Recently asked / exam angle
- First-line drug of choice for POAG → prostaglandin analogue (latanoprost); mechanism = increased uveoscleral outflow (very frequently asked).
- Gold standard tonometry → Goldmann applanation; principle = Imbert–Fick. Effect of corneal thickness on readings.
- Earliest visual field defect → paracentral scotoma / nasal step; arcuate (Bjerrum) scotoma respects horizontal meridian.
- Site of obstruction in POAG → juxtacanalicular trabecular meshwork (NOT increased aqueous production).
- Differentiating POAG vs NTG vs OHT (table-based questions); role of CCT/OHTS.
- ISNT rule and disc signs (notching, bayonetting, Drance haemorrhage).
- Contraindication of timolol → asthma/COPD, heart block, bradycardia.
- Trabeculectomy as surgical procedure of choice + use of mitomycin-C/5-FU.
- Structure–function gap — OCT detects damage earlier than perimetry.
- Image-based: glaucomatous disc photo (large vertical cup, notch, bayonetting) and Humphrey field printout (arcuate defect / nasal step).
Rapid revision
- POAG = open angle + chronic painless optic neuropathy + glaucomatous field loss; IOP usually >21 mmHg but not mandatory.
- Core defect = ↑ outflow resistance at juxtacanalicular trabecular meshwork; aqueous production is normal.
- Normal IOP 10–21 mmHg; Goldmann applanation tonometry = gold standard (Imbert–Fick principle).
- Thin cornea underestimates IOP and is an independent risk factor (OHTS).
- Earliest fields: paracentral scotoma and nasal step (Rönne); then arcuate/Bjerrum, ring, tunnel vision; central acuity preserved till late.
- Disc: vertical C:D >0.6 or asymmetry >0.2, ISNT violation, notching, bayonetting, Drance haemorrhage (esp. NTG).
- OCT RNFL detects damage early (≈30–50% RGC loss before perimetry shows it); SAP/Humphrey 24-2 for functional confirmation and monitoring.
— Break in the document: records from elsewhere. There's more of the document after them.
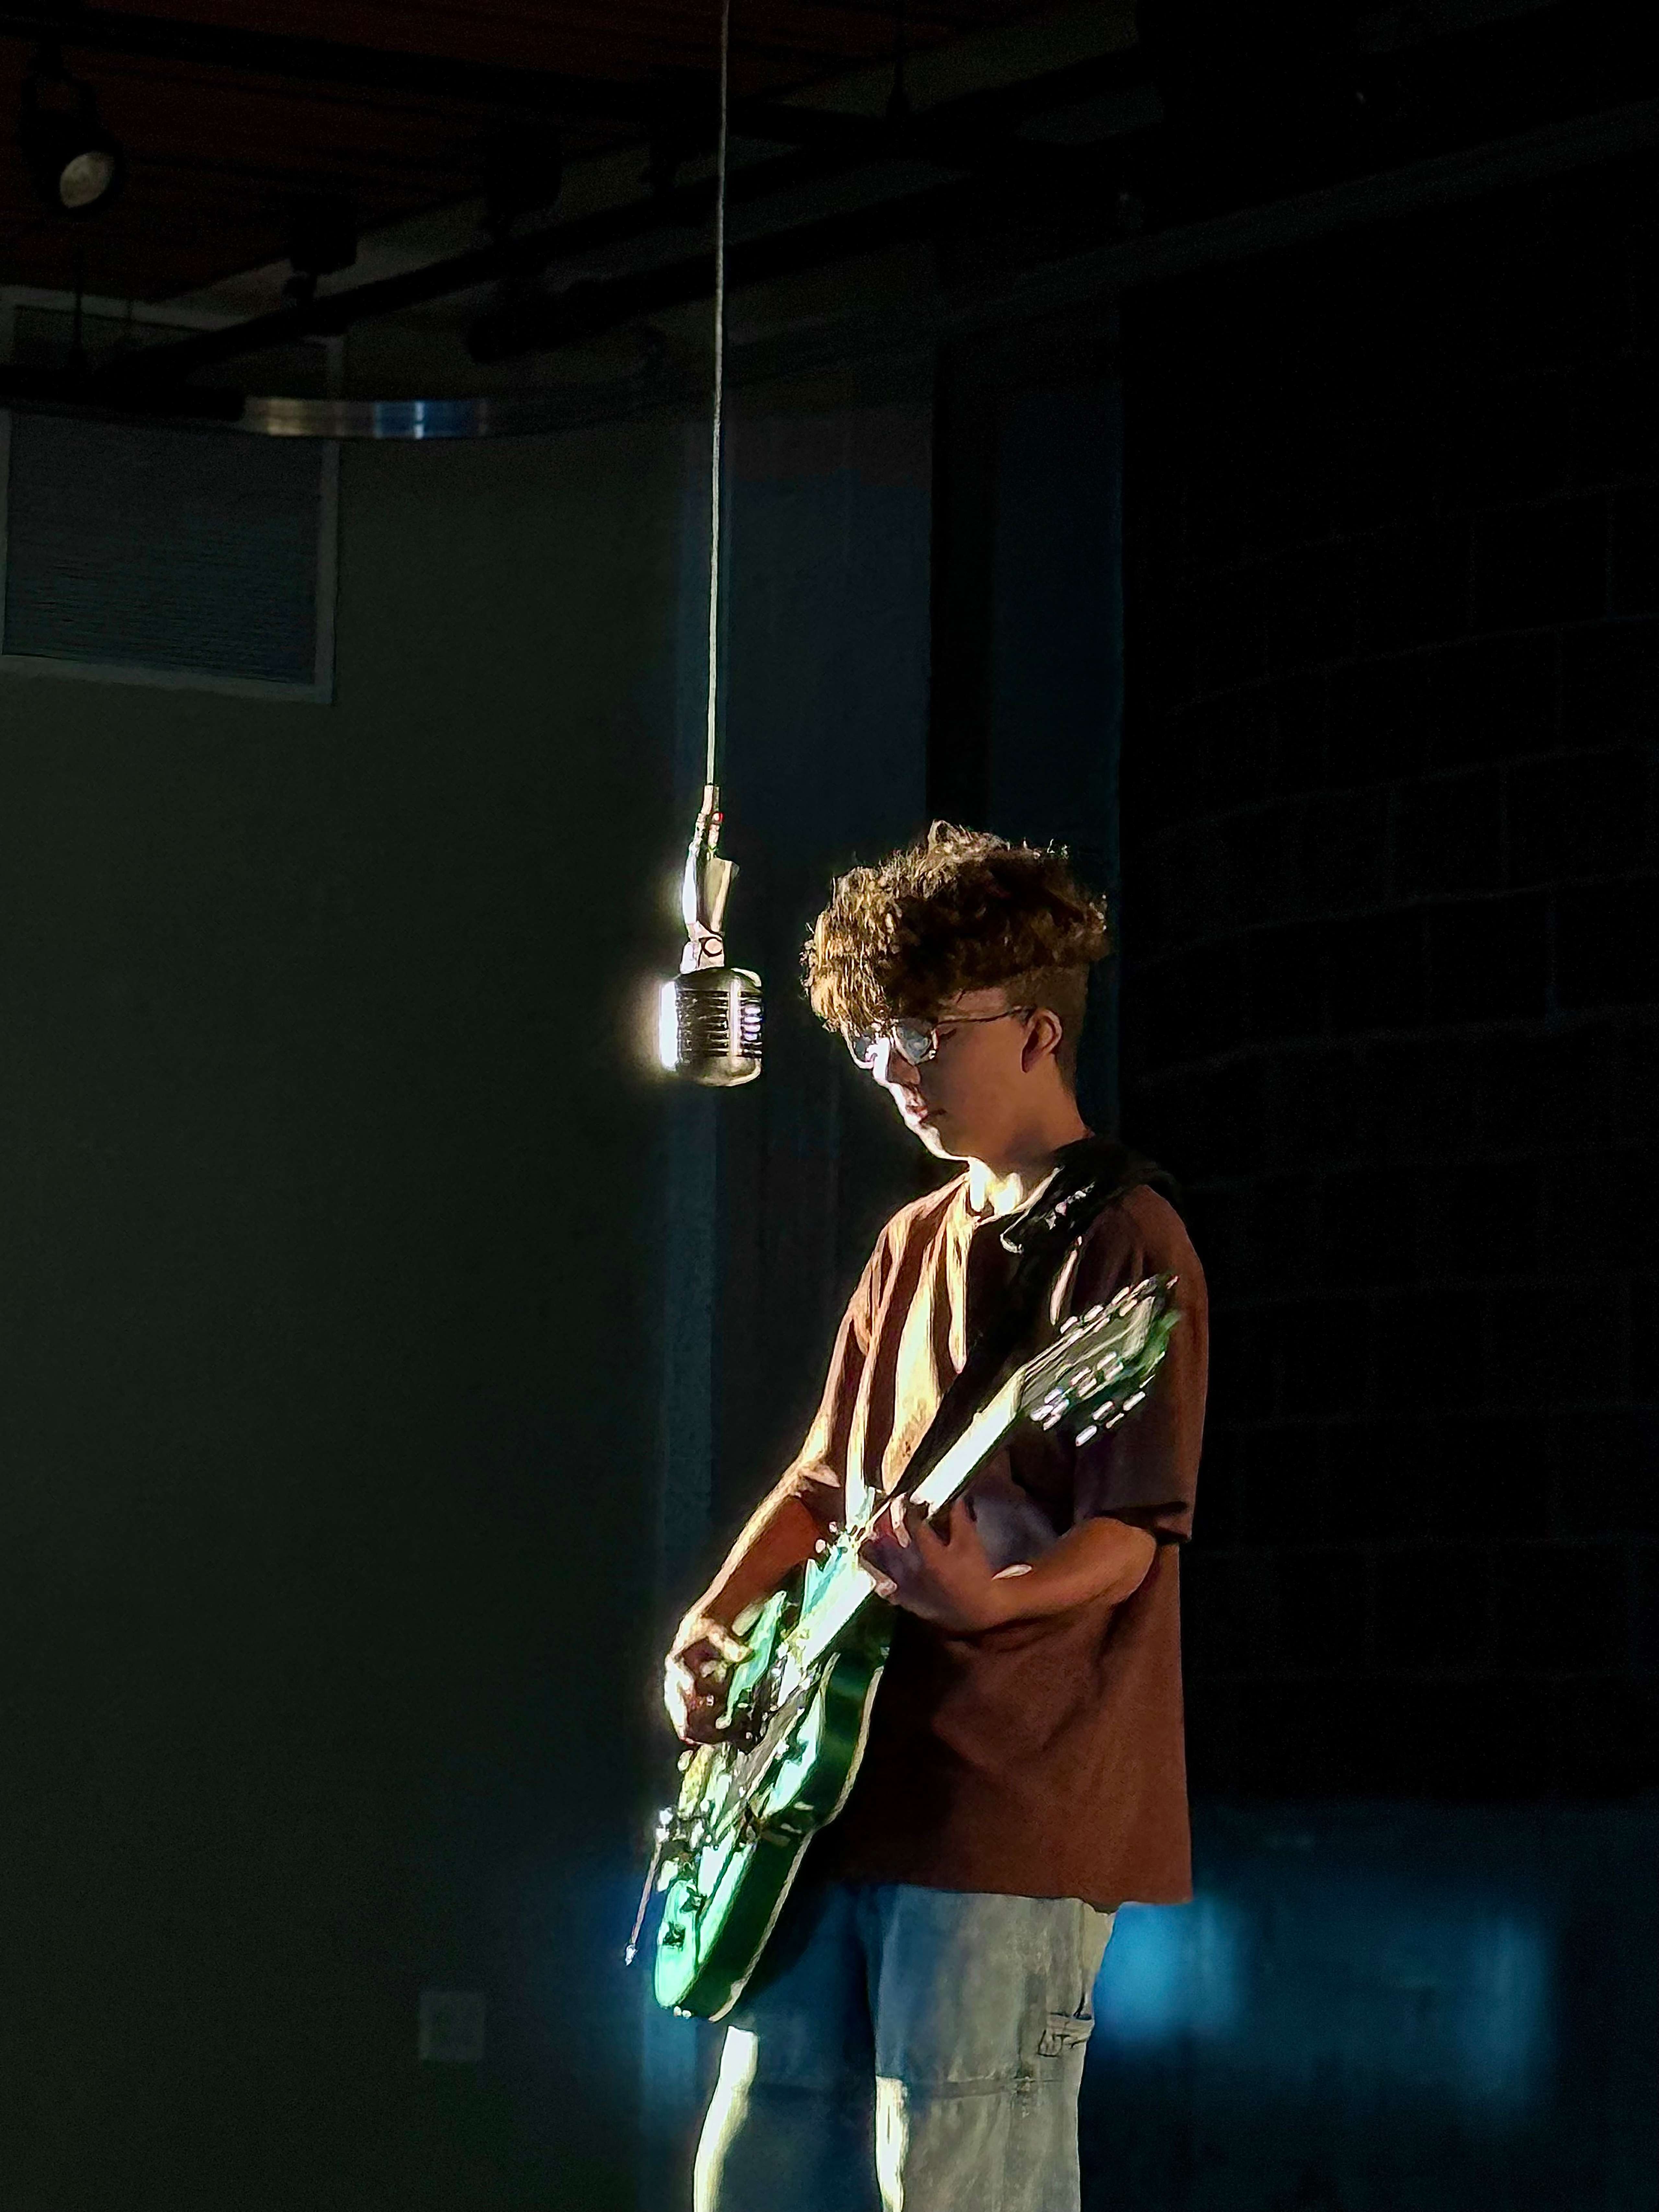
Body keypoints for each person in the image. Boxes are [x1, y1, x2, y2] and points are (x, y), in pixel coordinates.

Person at [663, 824, 1208, 2212]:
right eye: (867, 1043)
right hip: (832, 1787)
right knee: (759, 2149)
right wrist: (715, 1618)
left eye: (917, 1035)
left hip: (1008, 1800)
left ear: (1035, 1032)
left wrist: (990, 1603)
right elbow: (819, 1481)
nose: (891, 1074)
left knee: (957, 2167)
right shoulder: (913, 1238)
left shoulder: (1124, 1240)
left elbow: (1131, 1533)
- Gonioscopy is mandatory to confirm open angle and exclude secondary/angle-closure causes.
- First-line drug = prostaglandin analogue (latanoprost) → ↑ uveoscleral outflow; SE: iris/lash/periocular pigmentation.
- Beta-blockers, alpha-2 agonists, CAIs ↓ production; timolol contraindicated in asthma/COPD/heart block.
- Ladder: drops → SLT → trabeculectomy (+ mitomycin-C/5-FU) → drainage device.
- NTG = damage with normal IOP; lowering IOP ~30% still slows progression (CNTGS). Pallor > cupping → think non-glaucomatous/compressive optic neuropathy.